Jokes aside, I doubt Rick will mind a guy whose workhorse rotation is all SM MTO at this point, who is asking about thingers to pair with future SM purchases.



Thanks. This is huge. I had not looked into Longines before but I think the Hydroconquest is exactly what I had in mind. What size do you recommend? I don't really know if watch-fit is a thing but for what it's worth, I wear a 46R jacket and size 9 - 9.5 gloves...........and this is as fussy as I'll get, I promise.

@DonRaphael Thanks for all the recommendations. Your pics are actually the ones I was thinking of when thinking about what I'd like to wear with tailoring. It's probably going to take me longer to sort this one out though, as a lot of these look equally nice right now. The engineer in me is falling down the rabbit hole hard of sorting equally beautiful pieces by how their individual movements work...

----

Interestingly, my maternal grandfather was a real clotheshorse in the most classic English sense, but that gene must have skipped a generation, as my mom couldn't possibly be less interested in this stuff. In fact, while trying to make her own way, she worked in a garment factory when I was a kid and can't stand anything about the clothes trade.

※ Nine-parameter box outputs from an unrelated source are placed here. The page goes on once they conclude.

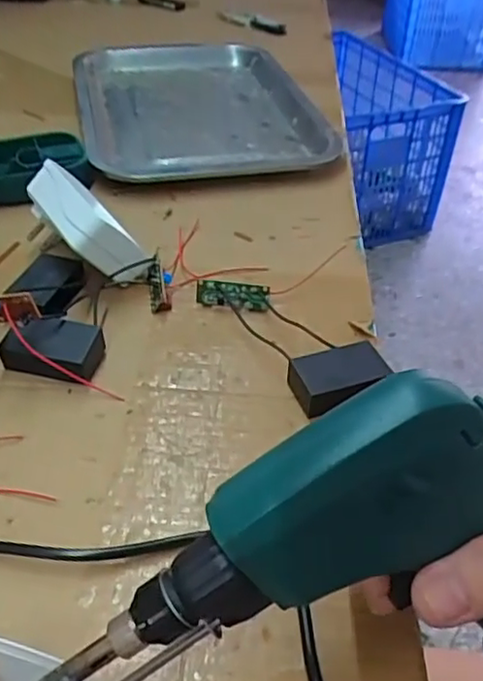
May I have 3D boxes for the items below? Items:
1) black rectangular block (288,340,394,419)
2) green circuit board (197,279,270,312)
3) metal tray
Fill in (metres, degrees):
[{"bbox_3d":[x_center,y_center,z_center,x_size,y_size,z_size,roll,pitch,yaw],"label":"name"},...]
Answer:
[{"bbox_3d":[0.052,0.021,0.335,0.048,0.019,0.032,-13,43,-16],"label":"black rectangular block"},{"bbox_3d":[-0.005,-0.026,0.387,0.044,0.019,0.008,7,41,6],"label":"green circuit board"},{"bbox_3d":[-0.049,-0.231,0.610,0.203,0.020,0.316,-9,42,-12],"label":"metal tray"}]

However, for some reason she loves watches, and this week thought it was bizarre that I was suddenly interested as well, though she hasn't bought a new one in over thirty years and isn't all that curious about how they actually work, just how they look. She doesn't have any recommendations on the men's side unfortunately but it doesn't matter; the neat thing for me is, she and I don't have much in common and I think this is our first new shared interest since I was a kid.

Uh, to get the thread back on track, today I wore my gray Frescolite MTO suit and it's...pretty great for what it is. Feels delightfully breezy on a warm day and isn't scratchy at all either like Fresco is often accused of; anyone who isn't looking or touching closely will just assume it's a regular worsted. It drapes reasonably well too, which was surprising. The pants in particular hang quite cleanly and I wear them a lot as odd trousers. I am definitely glad I got the jacket fully canvased though, as I notice the parts of hte front and back where there's no canvas handle almost like gauze, and tend to catch onto my shirt, pants, the wind, etc. instead of draping cleanly, but that was a known tradeoff.
That's a personal preference. That said, I have fairly small wrists and wear a 39mm. They also have a 43mm, which would probably be best for you. Try one on in person, if you can. Some beautiful options currently available online. Good luck!